Einen Aufschrei löste die Diskussion um Parkgebühren aus. Foto: vowe
Einen Aufschrei löste die Diskussion um Parkgebühren aus. Foto: vowe

Ganz und gar nicht anfreunden können sich die Linz-Pendler aus der Region über die Pläne von Verkehrsstadtrat Markus Hein (FP), der mit Zustimmung von SP und NEOS die Parkplätze am Urfahrmarktgelände vergebühren will. Ein Tagesticket soll ab Sommer drei Euro pro Tag kosten. „Parksünder“ müssen mit einer Besitzstörungsklage rechnen. „Es ist schon heftig, wie man als Pendler zur Kasse gebeten wird“, ärgert sich Bernhard Hartl, er parkt jeden Tag am Urfahrmarktgelände. Eine „Saisonkarte“ mit stark vergünstigten Preisen wäre für ihn das Mindeste.

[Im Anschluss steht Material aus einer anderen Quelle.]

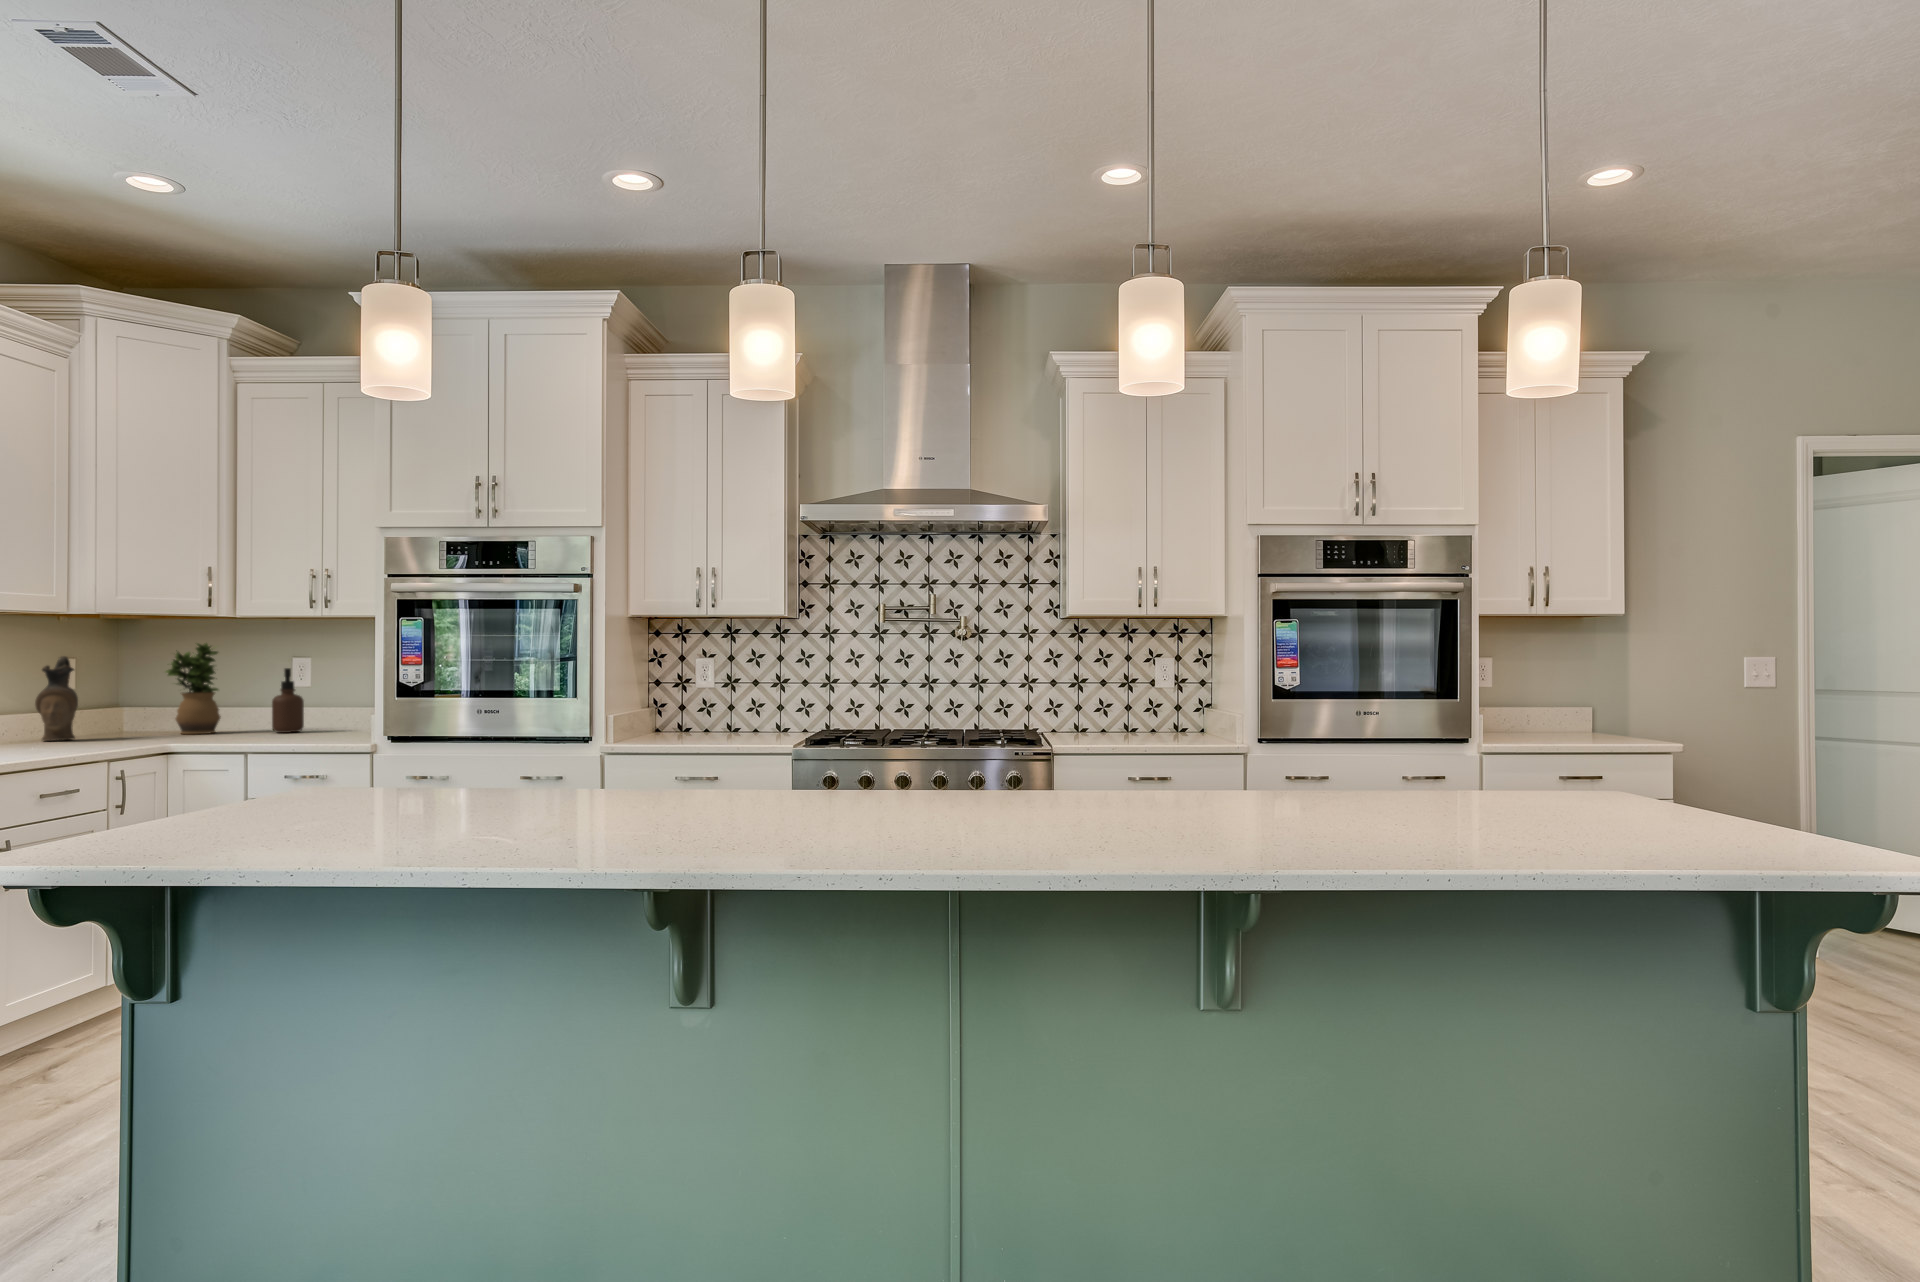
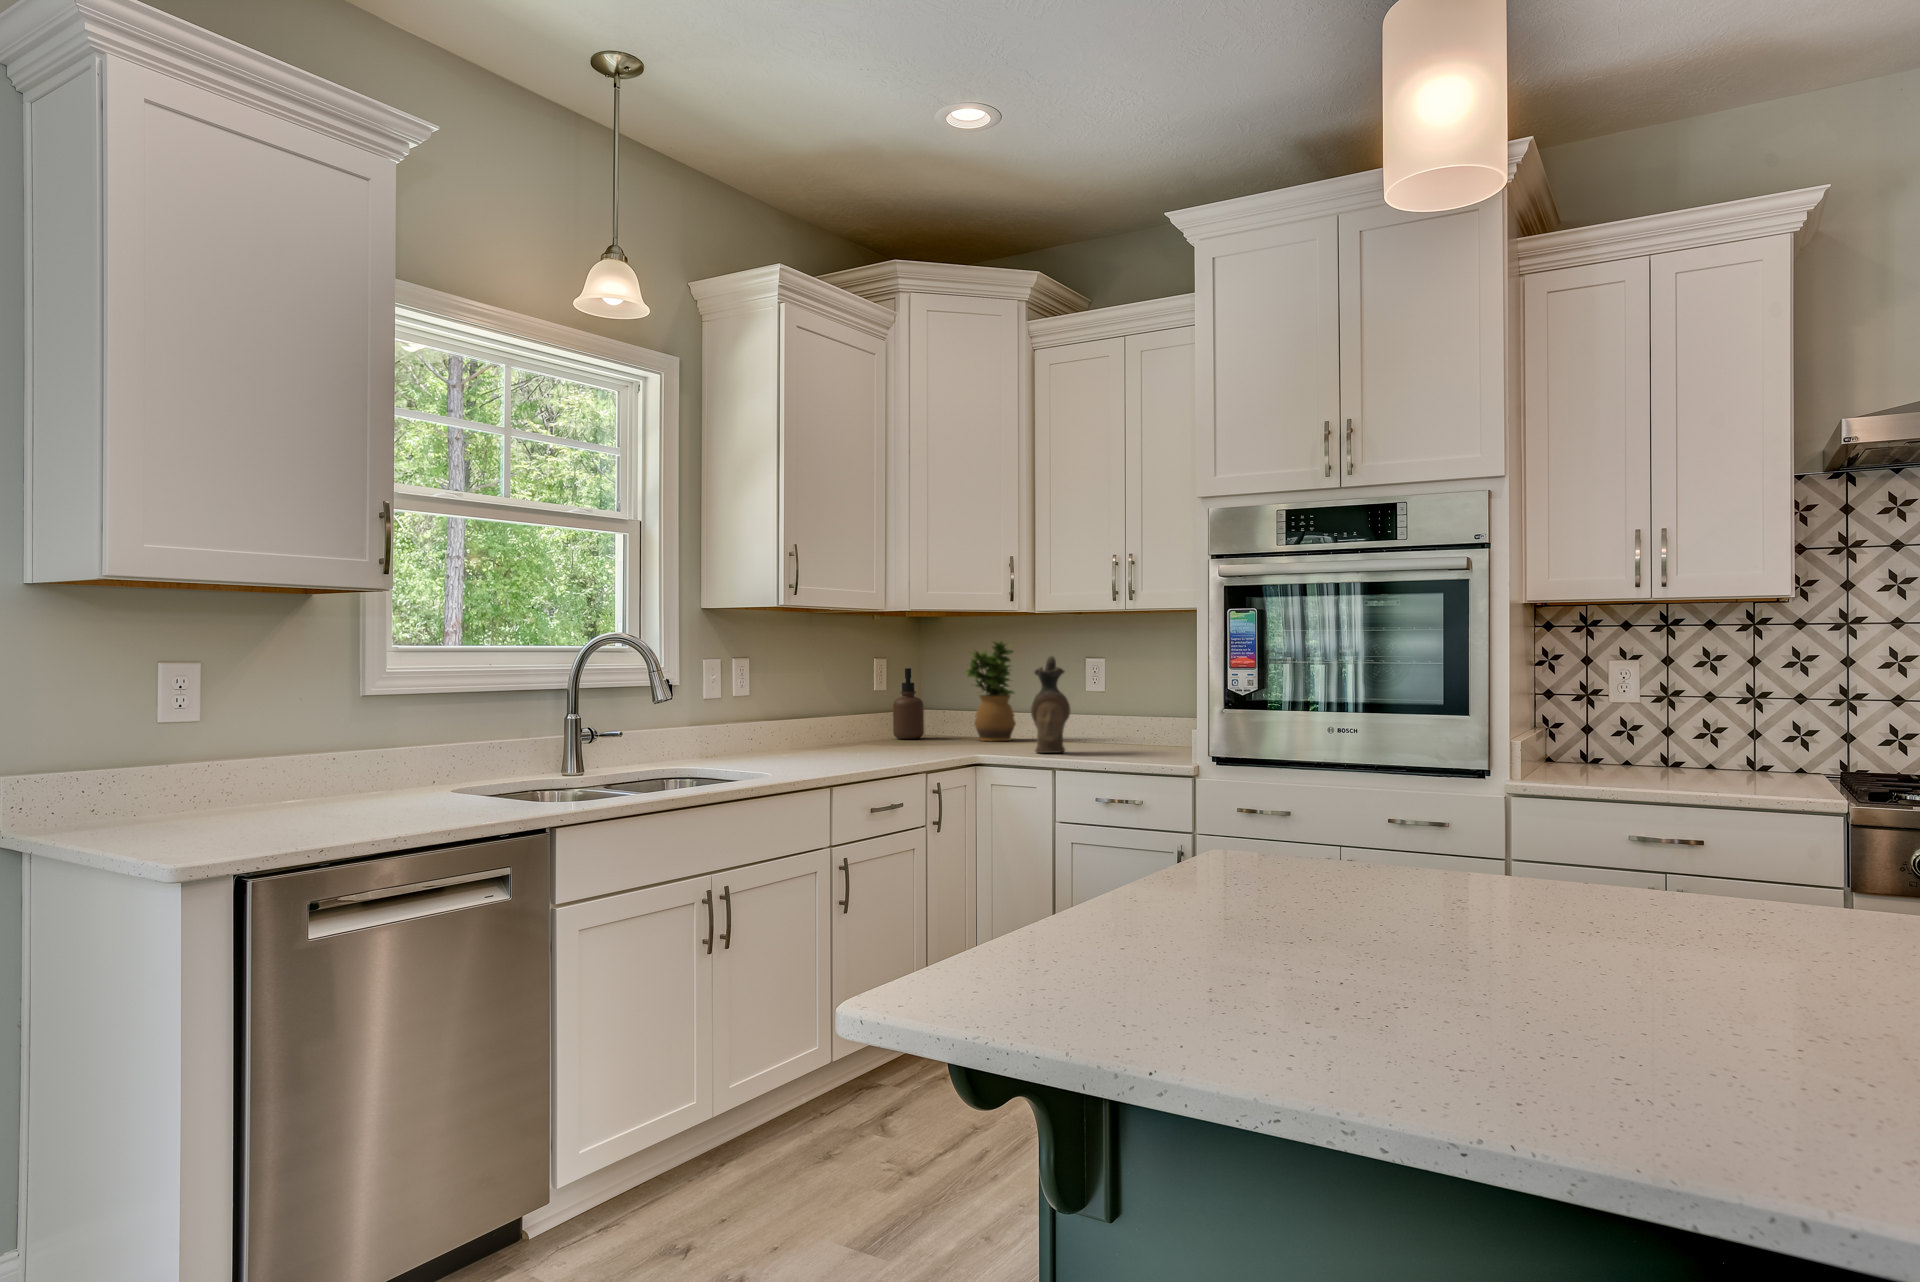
ceramic pitcher: present [35,656,78,741] -> present [1031,656,1070,753]
soap dispenser: present [272,668,304,733] -> present [893,668,924,739]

Touristen und Linzer ebenfalls betroffen

Patrick Gaisbauer reagiert ähnlich. „Ich finde es schade und dreist, im Vorfeld die Eisenbahnbrücke zu demontieren, kein fertiges Neubauprojekt in der Hand zu haben und dann über die Vergebührung des Jahrmarktgeländes zu reden.“ Auch Touristen könnten seiner Meinung nach abgeschreckt werden. Dass nicht nur Pendler am Urfahrmarkt-Gelände parken, glaubt Werner Pfleger, der seit Jahren in die Landeshauptstadt pendelt. „Dort stehen auch viele Linzer, die in der Nähe wohnen.“

Was ist bei Veranstaltungen?

Er gibt auch bedenken, dass künftig Personen mit Parktickets nicht auf ihre erworbene Parkfläche wegen Veranstaltungen, wie Urfahrmarkt, Zirkus oder ähnlichem verzichten wollen. Linz-Pendler Hannes Moser meint, dass es „laienhaft ist, zuerst Aussagen zu treffen und sich erst dann Gedanken zu machen, wie diese – um jeden Preis – umgesetzt werden.“

Stadtrat will mit Pendlern reden

Um die Linzer Bewohner vor „Gebühren-Flüchtlingen“ zu schützen, will der Verkehrsstadtrat weitere Kurzparkzonen rund um das Urfahrmarktgelände einführen. Pendler anhören will er bei seinen Sprechstunden am 16. und 20. März.